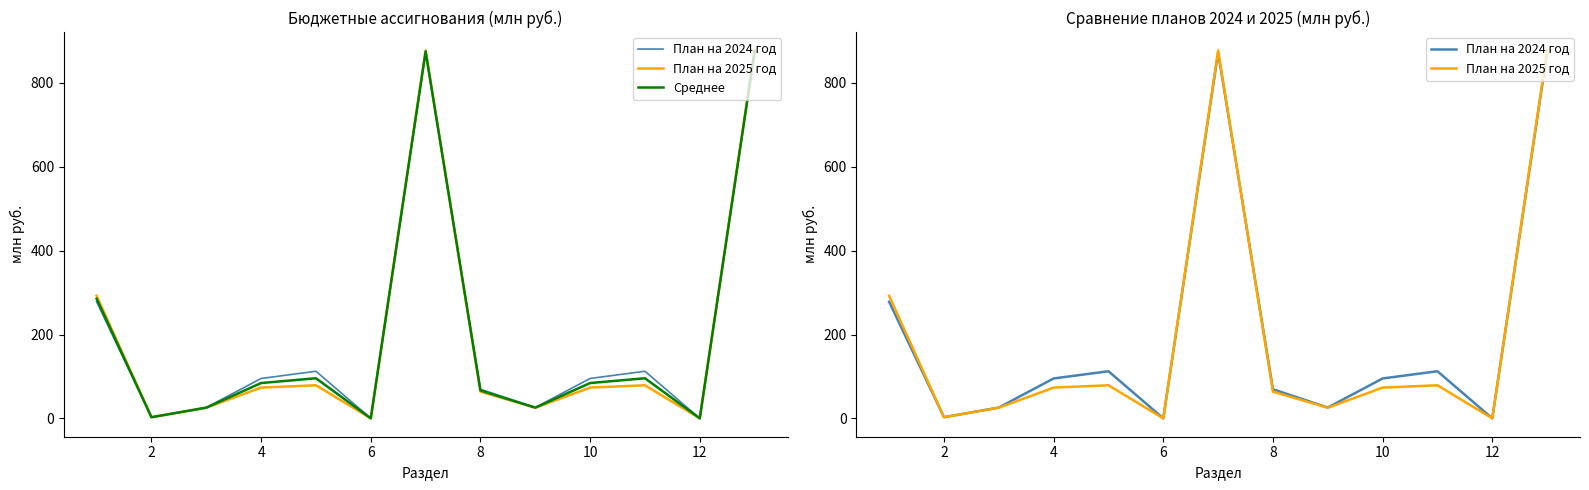

True or false: План на 2024 год has more than 2 interior local peaks.

True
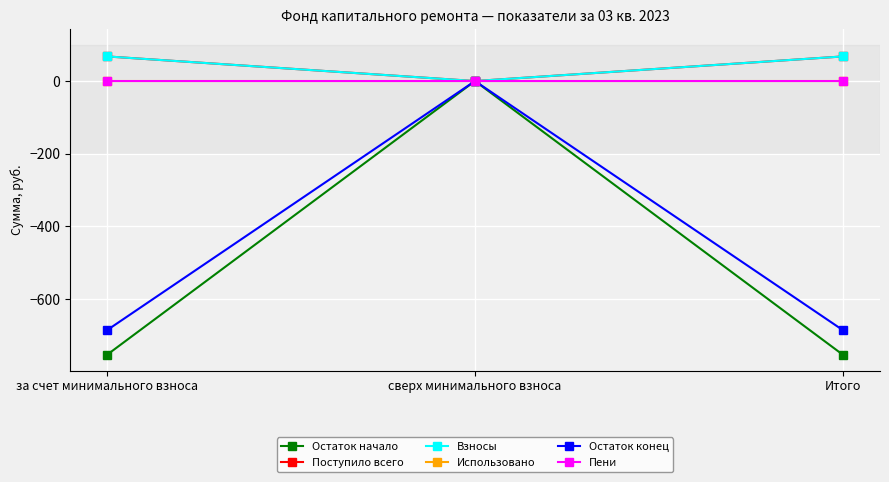

What is the label of the 1st point from the left?

за счет минимального взноса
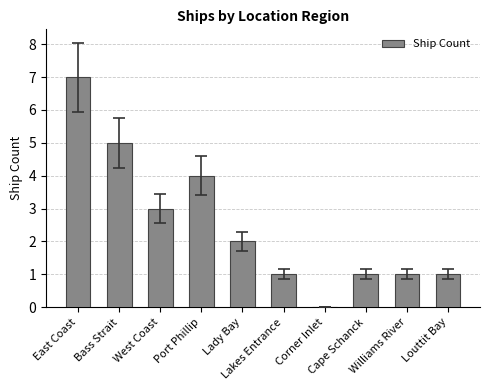

Are the bars horizontal?

No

* Problem description
Can you repeat all of the material above word for word, leaving the pictures out of your answer?

* Final answer
True or false: План на 2024 год has more than 2 interior local peaks.

True

What is the label of the 1st point from the left?

за счет минимального взноса

Are the bars horizontal?

No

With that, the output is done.